Your assignment - Without including any images, repeat the listing below exactly.

Raw data -
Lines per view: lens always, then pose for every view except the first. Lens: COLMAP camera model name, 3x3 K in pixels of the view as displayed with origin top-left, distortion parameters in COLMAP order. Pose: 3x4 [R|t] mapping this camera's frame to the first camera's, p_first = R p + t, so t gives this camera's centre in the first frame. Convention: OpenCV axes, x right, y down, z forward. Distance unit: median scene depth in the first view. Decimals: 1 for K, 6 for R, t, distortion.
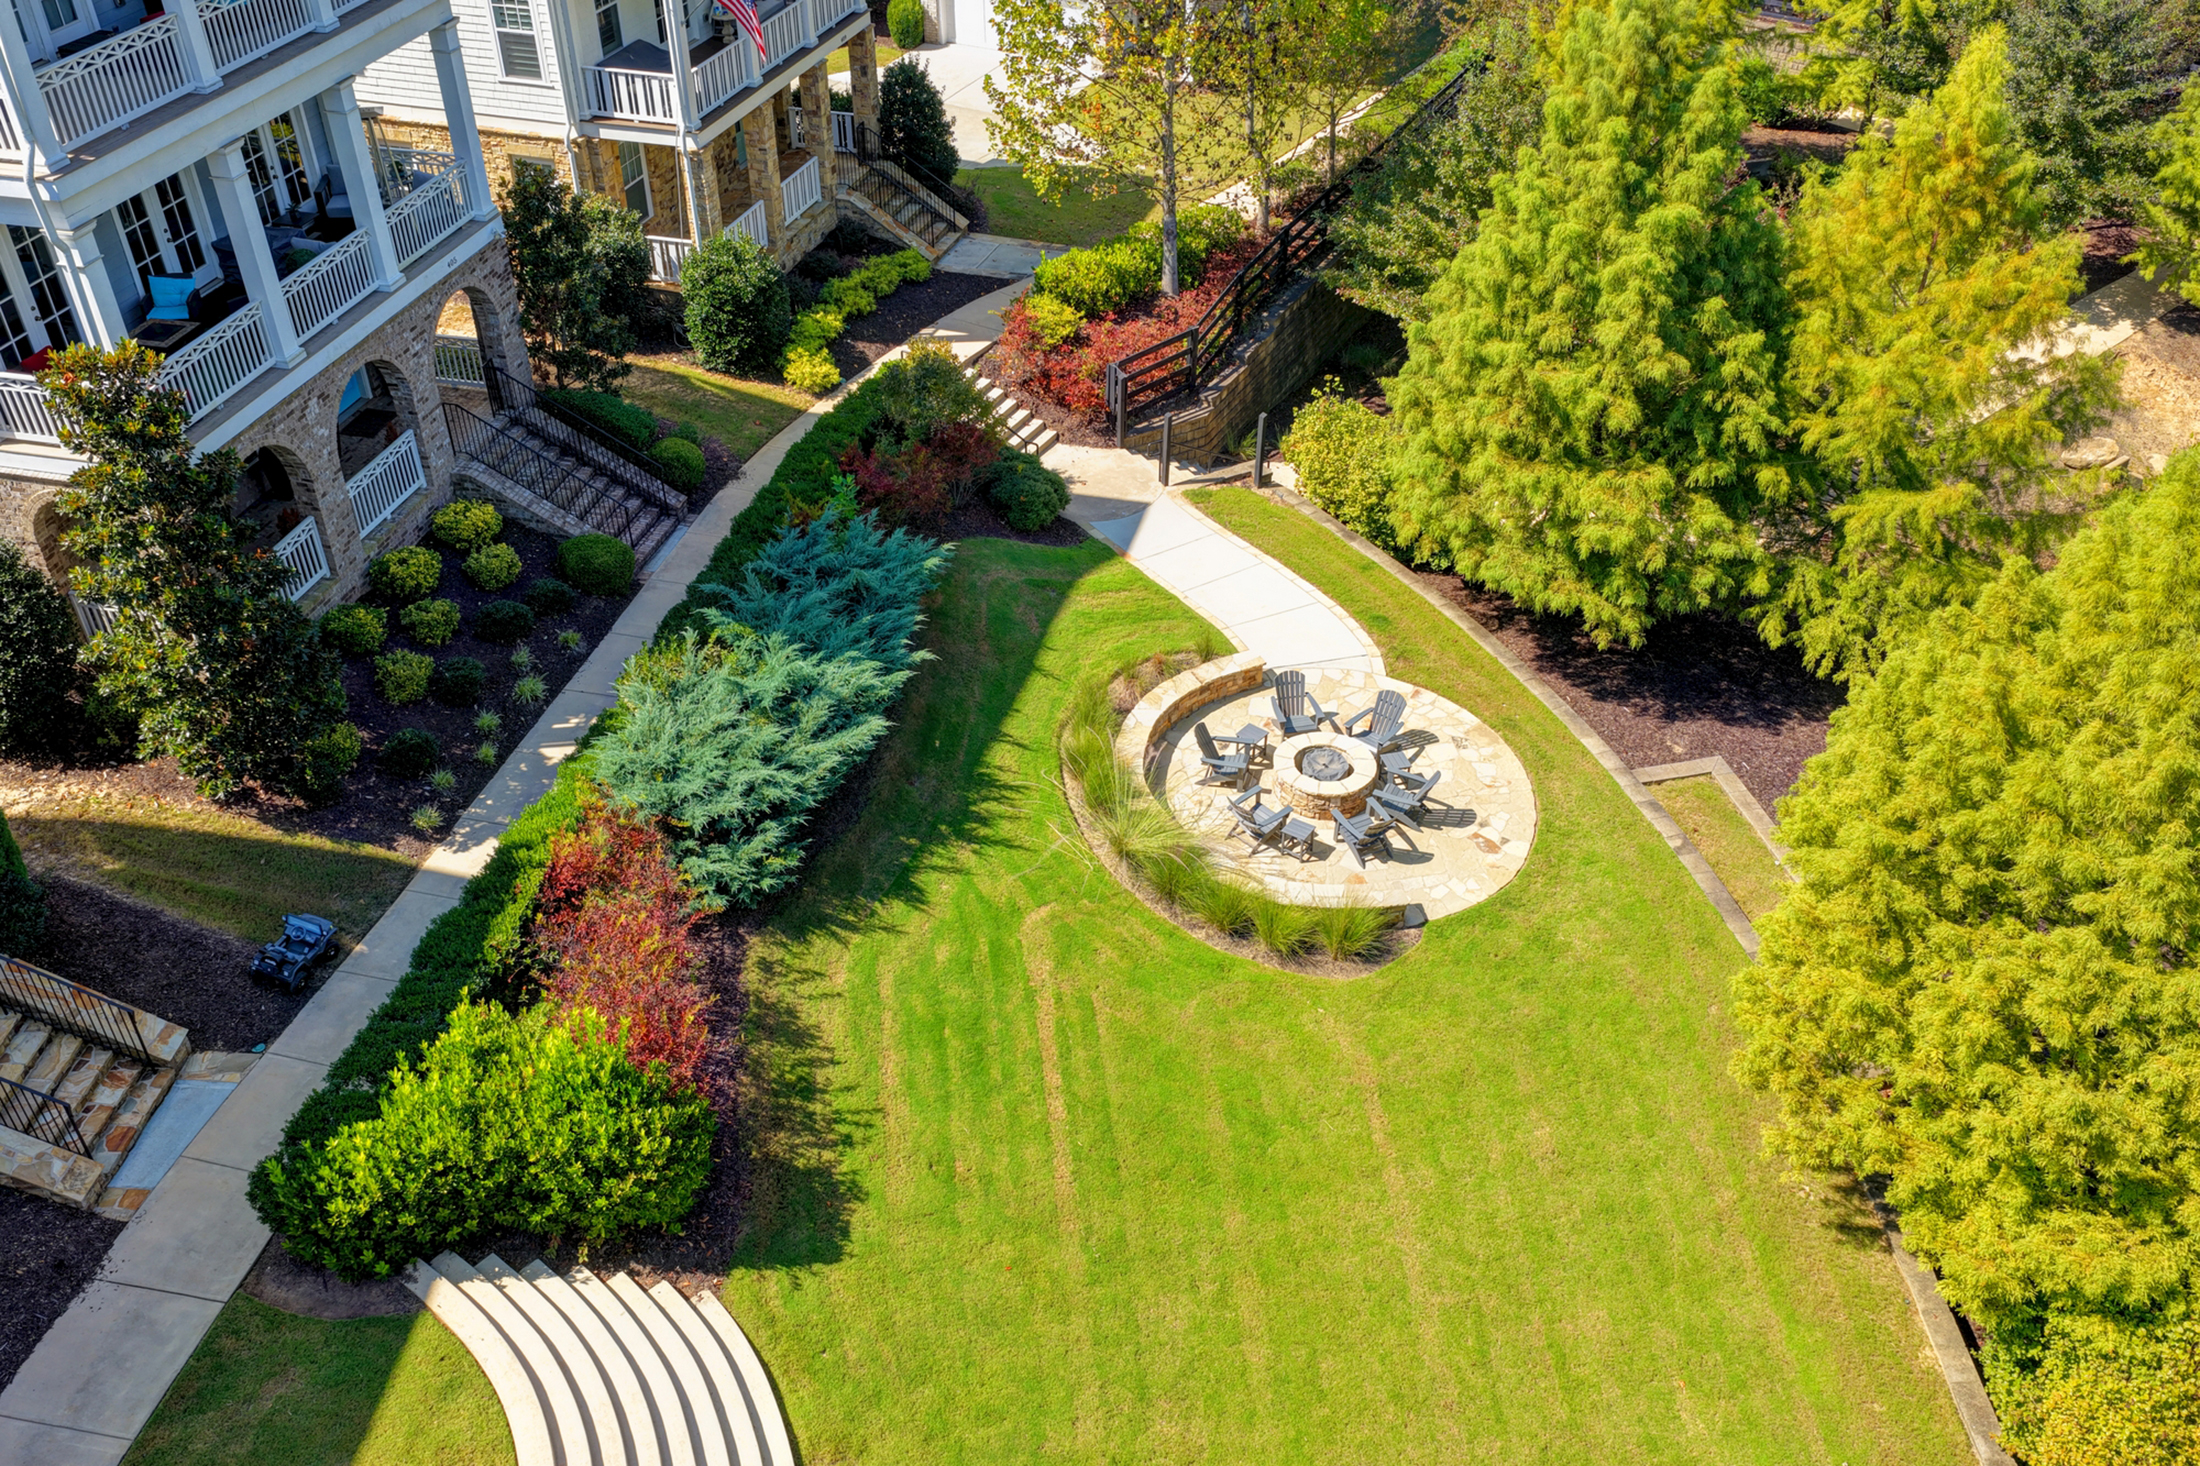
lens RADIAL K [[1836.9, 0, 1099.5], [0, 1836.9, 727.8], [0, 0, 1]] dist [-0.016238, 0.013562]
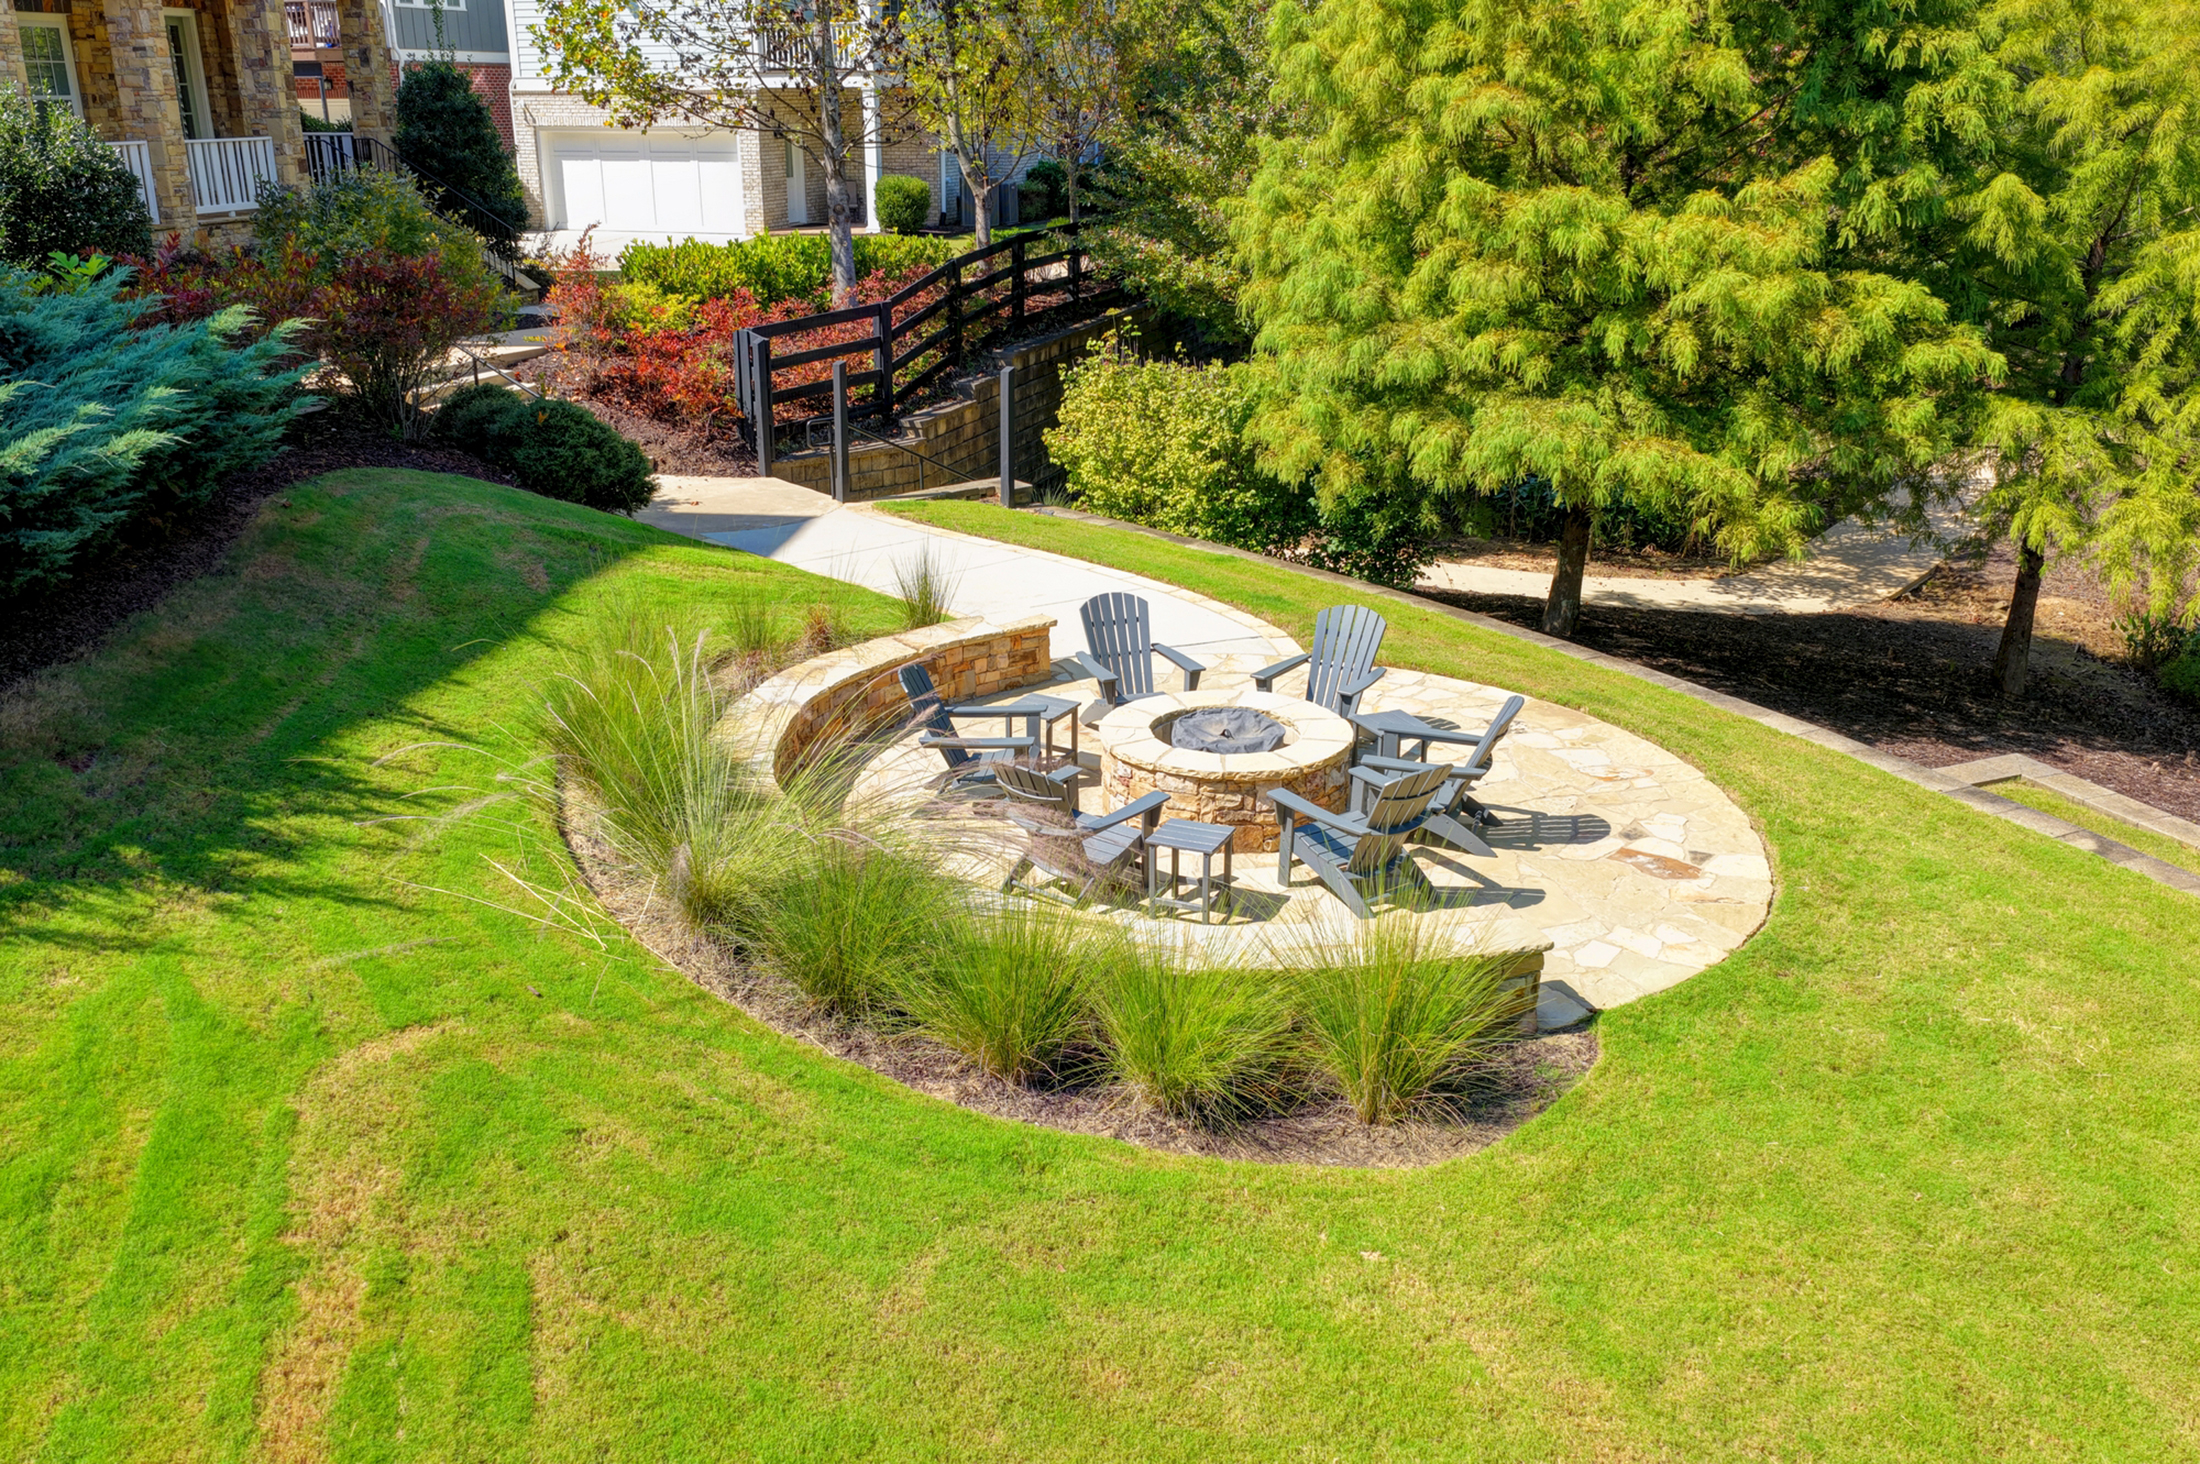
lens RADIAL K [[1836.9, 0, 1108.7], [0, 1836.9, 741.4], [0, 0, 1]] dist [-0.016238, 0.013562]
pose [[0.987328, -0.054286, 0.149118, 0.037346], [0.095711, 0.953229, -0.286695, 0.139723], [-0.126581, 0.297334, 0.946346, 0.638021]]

Exercise answer -
Lines per view: lens always, then pose for every view except the first. Lens: COLMAP camera model name, 3x3 K in pixels of the view as displayed with origin top-left, distortion parameters in COLMAP order. Pose: 3x4 [R|t] mapping this camera's frame to the first camera's, p_first = R p + t, so t gives this camera's centre in the first frame. Convention: OpenCV axes, x right, y down, z forward. Distance unit: median scene depth in the first view. Decimals: 1 for K, 6 for R, t, distortion.
lens RADIAL K [[1836.9, 0, 1099.5], [0, 1836.9, 727.8], [0, 0, 1]] dist [-0.016238, 0.013562]
lens RADIAL K [[1836.9, 0, 1108.7], [0, 1836.9, 741.4], [0, 0, 1]] dist [-0.016238, 0.013562]
pose [[0.987328, -0.054286, 0.149118, 0.037346], [0.095711, 0.953229, -0.286695, 0.139723], [-0.126581, 0.297334, 0.946346, 0.638021]]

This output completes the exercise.